Frankenweenie is an animated family film by Tim Burton that accomplishes the dual task of breathing fresh life into Burton’s career, and paying homage to those great classic black and white horror films of last century. I delighted in this stop-motion labor of love, a taste of the quirky genius of “early Burton” re aesthetics and the fun original story that riffs on old monster movies.
When I heard Burton was making an animated “old-school” claymation movie out of Frankenweenie, I was generally excited. Despite feeling that Burton was losing his creative edge after visually choatic but basically dismal films like Alice in Wonderland and Dark Shadows, I was willing to hope that Frankenweenie would be the return of the “early Burton” that I loved and revered. The Burton with the macabre creative sensibilities that spawned Nightmare Before Christmas and Beetlejuice.

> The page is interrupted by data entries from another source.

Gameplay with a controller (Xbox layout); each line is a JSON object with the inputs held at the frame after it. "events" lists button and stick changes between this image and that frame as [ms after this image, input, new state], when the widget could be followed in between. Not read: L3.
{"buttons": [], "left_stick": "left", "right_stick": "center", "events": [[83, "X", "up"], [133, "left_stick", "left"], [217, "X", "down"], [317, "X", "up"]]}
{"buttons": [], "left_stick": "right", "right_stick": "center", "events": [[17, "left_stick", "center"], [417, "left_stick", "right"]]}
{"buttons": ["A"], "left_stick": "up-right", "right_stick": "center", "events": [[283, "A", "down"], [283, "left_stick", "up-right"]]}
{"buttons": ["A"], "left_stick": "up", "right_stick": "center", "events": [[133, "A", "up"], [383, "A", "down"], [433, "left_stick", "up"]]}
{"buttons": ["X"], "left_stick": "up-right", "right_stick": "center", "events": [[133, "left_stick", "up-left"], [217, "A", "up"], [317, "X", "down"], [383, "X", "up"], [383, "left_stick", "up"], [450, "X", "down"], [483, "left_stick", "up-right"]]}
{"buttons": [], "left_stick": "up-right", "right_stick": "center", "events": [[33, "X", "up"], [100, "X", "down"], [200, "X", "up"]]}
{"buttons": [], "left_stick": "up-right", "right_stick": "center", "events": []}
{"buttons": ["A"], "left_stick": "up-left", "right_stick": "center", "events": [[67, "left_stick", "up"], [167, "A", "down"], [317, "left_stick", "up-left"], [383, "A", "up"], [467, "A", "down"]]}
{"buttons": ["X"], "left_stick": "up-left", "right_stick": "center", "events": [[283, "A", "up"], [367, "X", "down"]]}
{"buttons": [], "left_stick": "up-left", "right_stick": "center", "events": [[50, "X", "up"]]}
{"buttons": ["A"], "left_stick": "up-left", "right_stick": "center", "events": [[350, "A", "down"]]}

And I am happy to announce this clever film was a true delight to fans who have not yet lost hope. I can’t over emphasize how good a decision it was for Burton to return to his roots, to the quirky claymation and darkly bizarre yet charming stories that made him so great in the first place.
Premiering at Fantastic Fest 2012, Austin’s own celebration of the bizarre in cinema that launched last night with a very strong roster of films that included Dredd 3D, Frankenweenie and American Mary (among others), Frankenweenie started things off on just the right note. A film festival that showcases the best of the best in genre film, Fantastic Fest was the perfect place to premiere a film that had a magnificently macabre aesthetic from a director with a long history of exploring the weird underbelly of “normal.”
Teaming up with Disney again, Burton brought one of his original ideas from the old days (read early in his career when he was a lowly Disney artist) to life on the big screen in one of his best mediums; stop-motion puppetry. That means that despite a world where filming techology has advanced so far that special effects can pretty much do anything, Burton and co. spent endless hours building sets, modeling “clay” puppets, and then painstakingly arranging/manipulating them as they put this movie together literally frame to frame.
Hats off to old-school claymation, which I prefer over the smooth CGI animation of today without a doubt. There’s something whimsical in this art form, something that has withstood time and crazy advances in animation.
Burton actually has done an animated short of this film, as well as a very under-hyped (and I’m not saying without good reason) live action version back in the 80s. It has taken decades for him to finally bring it to life as it was meant to be, black and white claymation with extraordinary voice talents, the moody mucial of Danny Elfman, and that macabre Burton aesthetic.
The story is simple; a boy loses his favored pet dog Sparky when it gets run over by a car. After being inspired by a scary science teacher a la Vincent Price, the boy brings his dog back to life much as Frankenstein did. But messing with the forces of nature never ends well, and as the boy deals with being a strange loner in a school of quirky and merciless schoolmates, the choas definitely mounts.
I’m not sure I can/need to say more. Go see this movie. If you ever liked Burton, and if you’re willing to forgive him his last decade of movie-making, then give this movie a chance. Not only is it charming (again, not in the typical way), but the artwork is incredible. And I think you already know how I feel about the medium. It hits theaters on October 5th (and isn’t October the perfect season for it?)
Burton’s back…and may he stay that way.